O, yes, thanks www.skybluevaping.co.za !
You rock!

Reactions: Like 2


----------



## Stroodlepuff (25/10/13)

pics or it didnt happen

Reactions: Like 1


----------



## TylerD (25/10/13)

Will post some soon!

Reactions: Like 2


----------



## Melinda (25/10/13)

Thanks TylerD, I'm happy you are happy!

Reactions: Like 2


----------



## CraftyZA (25/10/13)

Thats a clever idea! Evo for pulsing new coils! I'v got one, but need new charger. My charger is dead!

Reactions: Like 1


----------



## Melinda (25/10/13)

so where is the pictures, stop playing and take pictures...sheeesh

Reactions: Like 2


----------



## TylerD (25/10/13)

This RSST vapes like a mofo. Wound a 1.5 ohm coil, and it is full of flavor and vapes! Wow!

Reactions: Like 4


----------



## Derick (25/10/13)

Nice!

Reactions: Like 2


----------



## eviltoy (25/10/13)

Are you using only mesh for the wick?


----------



## TylerD (25/10/13)

O, and I don't have to suck the crap out of it to get some good vape! Love it. Can't stop!


----------



## TylerD (25/10/13)

eviltoy said:


> Are you using only mesh for the wick?


Jip, only using the ss wick at the moment. Will start experiment a bit more later on.

Reactions: Like 1


----------



## eviltoy (25/10/13)

Found that if I use a stainless wire wick with mesh wrapped over it it vapes and tastes much better.
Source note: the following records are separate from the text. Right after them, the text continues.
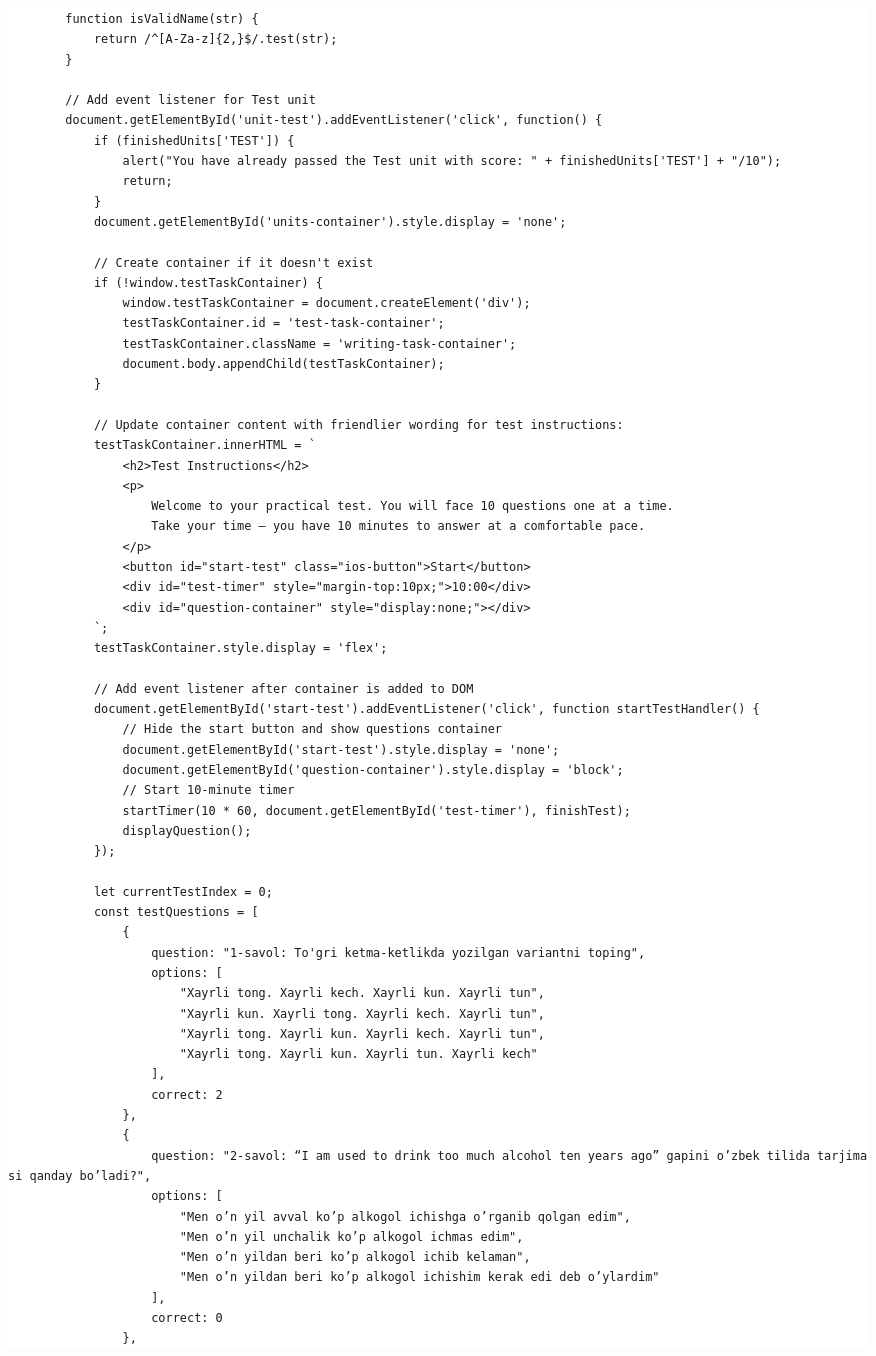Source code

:             function isValidName(str) {
                return /^[A-Za-z]{2,}$/.test(str);
            }

            // Add event listener for Test unit
            document.getElementById('unit-test').addEventListener('click', function() {
                if (finishedUnits['TEST']) {
                    alert("You have already passed the Test unit with score: " + finishedUnits['TEST'] + "/10");
                    return;
                }
                document.getElementById('units-container').style.display = 'none';

                // Create container if it doesn't exist
                if (!window.testTaskContainer) {
                    window.testTaskContainer = document.createElement('div');
                    testTaskContainer.id = 'test-task-container';
                    testTaskContainer.className = 'writing-task-container';
                    document.body.appendChild(testTaskContainer);
                }

                // Update container content with friendlier wording for test instructions:
                testTaskContainer.innerHTML = `
                    <h2>Test Instructions</h2>
                    <p>
                        Welcome to your practical test. You will face 10 questions one at a time.
                        Take your time – you have 10 minutes to answer at a comfortable pace.
                    </p>
                    <button id="start-test" class="ios-button">Start</button>
                    <div id="test-timer" style="margin-top:10px;">10:00</div>
                    <div id="question-container" style="display:none;"></div>
                `;
                testTaskContainer.style.display = 'flex';

                // Add event listener after container is added to DOM
                document.getElementById('start-test').addEventListener('click', function startTestHandler() {
                    // Hide the start button and show questions container
                    document.getElementById('start-test').style.display = 'none';
                    document.getElementById('question-container').style.display = 'block';
                    // Start 10-minute timer
                    startTimer(10 * 60, document.getElementById('test-timer'), finishTest);
                    displayQuestion();
                });

                let currentTestIndex = 0;
                const testQuestions = [
                    { 
                        question: "1-savol: To'gri ketma-ketlikda yozilgan variantni toping",
                        options: [
                            "Xayrli tong. Xayrli kech. Xayrli kun. Xayrli tun",
                            "Xayrli kun. Xayrli tong. Xayrli kech. Xayrli tun",
                            "Xayrli tong. Xayrli kun. Xayrli kech. Xayrli tun",
                            "Xayrli tong. Xayrli kun. Xayrli tun. Xayrli kech"
                        ],
                        correct: 2
                    },
                    { 
                        question: "2-savol: “I am used to drink too much alcohol ten years ago” gapini o’zbek tilida tarjimasi qanday bo’ladi?",
                        options: [
                            "Men o’n yil avval ko’p alkogol ichishga o’rganib qolgan edim",
                            "Men o’n yil unchalik ko’p alkogol ichmas edim",
                            "Men o’n yildan beri ko’p alkogol ichib kelaman",
                            "Men o’n yildan beri ko’p alkogol ichishim kerak edi deb o’ylardim"
                        ],
                        correct: 0
                    },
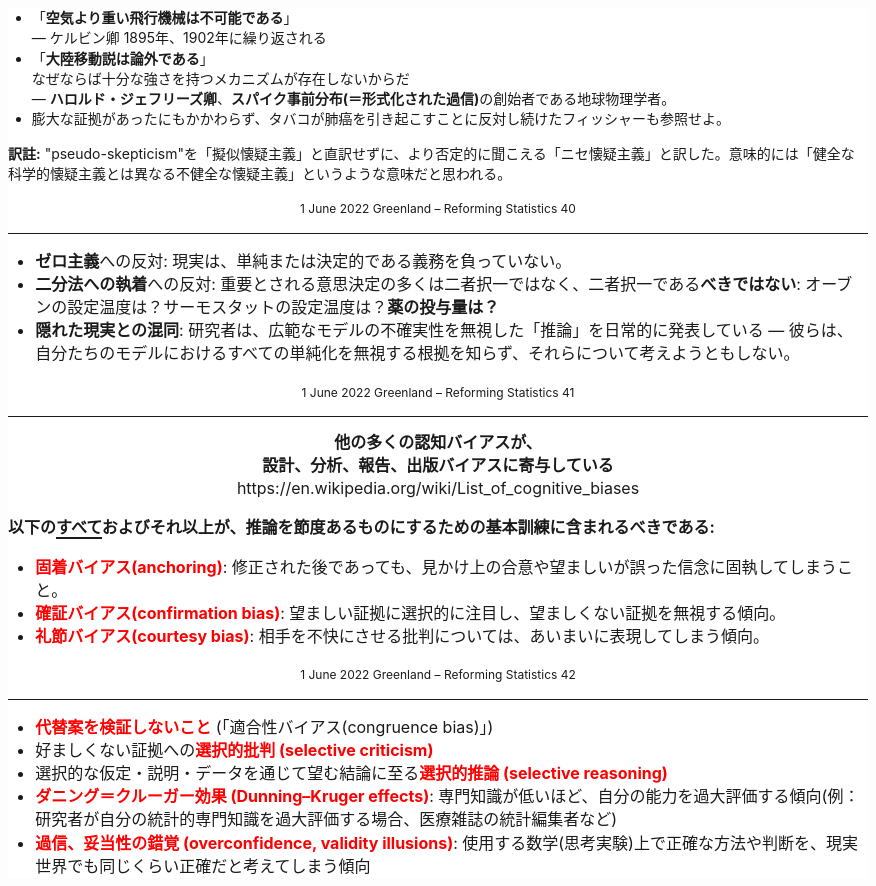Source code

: * 「<b>空気より重い飛行機械は不可能である</b>」<br>― ケルビン卿 1895年、1902年に繰り返される
* 「<b>大陸移動説は論外である</b>」<br>なぜならば十分な強さを持つメカニズムが存在しないからだ<br>― <b>ハロルド・ジェフリーズ卿</b>、<b>スパイク事前分布(＝形式化された過信)</b>の創始者である地球物理学者。
* 膨大な証拠があったにもかかわらず、タバコが肺癌を引き起こすことに反対し続けたフィッシャーも参照せよ。

</span>

<b>訳註:</b> "pseudo-skepticism"を「擬似懐疑主義」と直訳せずに、より否定的に聞こえる「ニセ懐疑主義」と訳した。意味的には「健全な科学的懐疑主義とは異なる不健全な懐疑主義」というような意味だと思われる。

<p><div align="center"><span style="font-size:12px">1 June 2022 Greenland – Reforming Statistics 40</span></div></p>

------

<span style="font-size:16px">

* <b>ゼロ主義</b>への反対: 現実は、単純または決定的である義務を負っていない。
* <b>二分法への執着</b>への反対: 重要とされる意思決定の多くは二者択一ではなく、二者択一である<b>べきではない</b>: オーブンの設定温度は？サーモスタットの設定温度は？<b>薬の投与量は？</b>
* <b>隠れた現実との混同</b>: 研究者は、広範なモデルの不確実性を無視した「推論」を日常的に発表している ― 彼らは、自分たちのモデルにおけるすべての単純化を無視する根拠を知らず、それらについて考えようともしない。

</span>

<p><div align="center"><span style="font-size:12px">1 June 2022 Greenland – Reforming Statistics 41</span></div></p>

------

<span style="font-size:16px">

<div align="center">
<b>他の多くの認知バイアスが、<br>設計、分析、報告、出版バイアスに寄与している</b><br>
https://en.wikipedia.org/wiki/List_of_cognitive_biases
</div><p>

<b>以下の<span style="border-bottom:solid 2px;">すべて</span>およびそれ以上が、推論を節度あるものにするための基本訓練に含まれるべきである:</b>

* <span style="color:red;font-weight:bold">固着バイアス(anchoring)</span>: 修正された後であっても、見かけ上の合意や望ましいが誤った信念に固執してしまうこと。
* <span style="color:red;font-weight:bold">確証バイアス(confirmation bias)</span>: 望ましい証拠に選択的に注目し、望ましくない証拠を無視する傾向。
* <span style="color:red;font-weight:bold">礼節バイアス(courtesy bias)</span>: 相手を不快にさせる批判については、あいまいに表現してしまう傾向。

</span>

<p><div align="center"><span style="font-size:12px">1 June 2022 Greenland – Reforming Statistics 42</span></div></p>

------

<span style="font-size:16px">    

* <span style="color:red;font-weight:bold">代替案を検証しないこと</span> (「適合性バイアス(congruence bias)」)
* 好ましくない証拠への<span style="color:red;font-weight:bold">選択的批判 (selective criticism)</span>
* 選択的な仮定・説明・データを通じて望む結論に至る<span style="color:red;font-weight:bold">選択的推論 (selective reasoning)</span>
* <span style="color:red;font-weight:bold">ダニング＝クルーガー効果 (Dunning–Kruger effects)</span>: 専門知識が低いほど、自分の能力を過大評価する傾向(例：研究者が自分の統計的専門知識を過大評価する場合、医療雑誌の統計編集者など)
* <span style="color:red;font-weight:bold">過信、妥当性の錯覚 (overconfidence, validity illusions)</span>: 使用する数学(思考実験)上で正確な方法や判断を、現実世界でも同じくらい正確だと考えてしまう傾向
Recently started also putting some cotton on the wick and it has actually made a nice difference

Reactions: Like 2


----------



## TylerD (25/10/13)

I will definitely try that in the future! Thanks eviltoy.

Reactions: Like 1


----------



## Andre (25/10/13)

Nice setup there, Tyler. SS wick is very neutral, which is great as it lets the juice flavour come through. But I'm soo lazy to go to all that trouble of building it. Went back to micro coil and cotton.

Reactions: Like 1


----------



## TylerD (25/10/13)

I actually love the DIY side of the vaping thing.

Reactions: Like 1


----------



## Derick (25/10/13)

Me too - and my wife's Brulee torch was perfect for torching the mesh

Reactions: Like 2


----------



## TylerD (25/10/13)

Jip, best torch ever!

Reactions: Like 1


----------



## RIEFY (25/10/13)

Nice tyler.... the rsst looks very good on a svd used mine for a while untill I got a mech .with a .8ohm coil and you in vaping heaven

Sent from my GT-I9500 using Tapatalk HD

Reactions: Like 2


----------



## Johnny2Puffs (26/10/13)

What size hole did you have drilled? Also can the tip be replaced with a non metal 510?

I also want to get one for me and wifie.


----------



## Johnny2Puffs (26/10/13)

eviltoy said:


> Found that if I use a stainless wire wick with mesh wrapped over it it vapes and tastes much better. Recently started also putting some cotton on the wick and it has actually made a nice difference


 
Where did you get the s s wick wire? Can't find it anywhere.


----------



## fred1sa (26/10/13)

Johnny2Puffs said:


> What size hole did you have drilled? Also can the tip be replaced with a non metal 510?
> 
> I also want to get one for me and wifie.


Yes you can swop tips.


----------



## CraftyZA (27/10/13)

Johnny2Puffs said:


> What size hole did you have drilled? Also can the tip be replaced with a non metal 510?
> 
> I also want to get one for me and wifie.


 
I have tried to fit a Delrin tip but it was too small. It fits, but feels awkward.


----------



## eviltoy (27/10/13)

Igot it from kidney puncher


----------



## CraftyZA (27/10/13)

eviltoy said:


> Igot it from kidney puncher


You can get it from any hardware store.
I know buillders has some, as well as ferraira's, and chamberlain's.
Get 1.5mm,


----------



## ET (27/10/13)

busy waiting on my youtube rips to download about ss wire inside ekowool. sounds awesome, thanks crafty for the idea. once you get some ekowool i want a 1.2 - 1.4 ohm coil wrap please


----------



## CraftyZA (28/10/13)

denizenx said:


> busy waiting on my youtube rips to download about ss wire inside ekowool. sounds awesome, thanks crafty for the idea. once you get some ekowool i want a 1.2 - 1.4 ohm coil wrap please


 
Hopefully by that time I will have my AW or MNKE battery, then I will do a 0.8 - 0.9.
There is a video of a build like that in a RSST. Looked great. List the link though


----------



## Gizmo (28/10/13)

TylerD said:


> This RSST vapes like a mofo. Wound a 1.5 ohm coil, and it is full of flavor and vapes! Wow!
> View attachment 85


 
Looks damn nice TylerD - congrats!

Reactions: Like 1


----------



## Angie (31/8/14)



Reactions: Like 3 | Winner 1


----------



## VapeSnow (31/8/14)

Angie said:


> View attachment 10728


Whats the dark one on the left?


----------



## Angie (1/9/14)

> Whats the dark one on the left?


 
@VapeSnow It is coffee  it is nice.


----------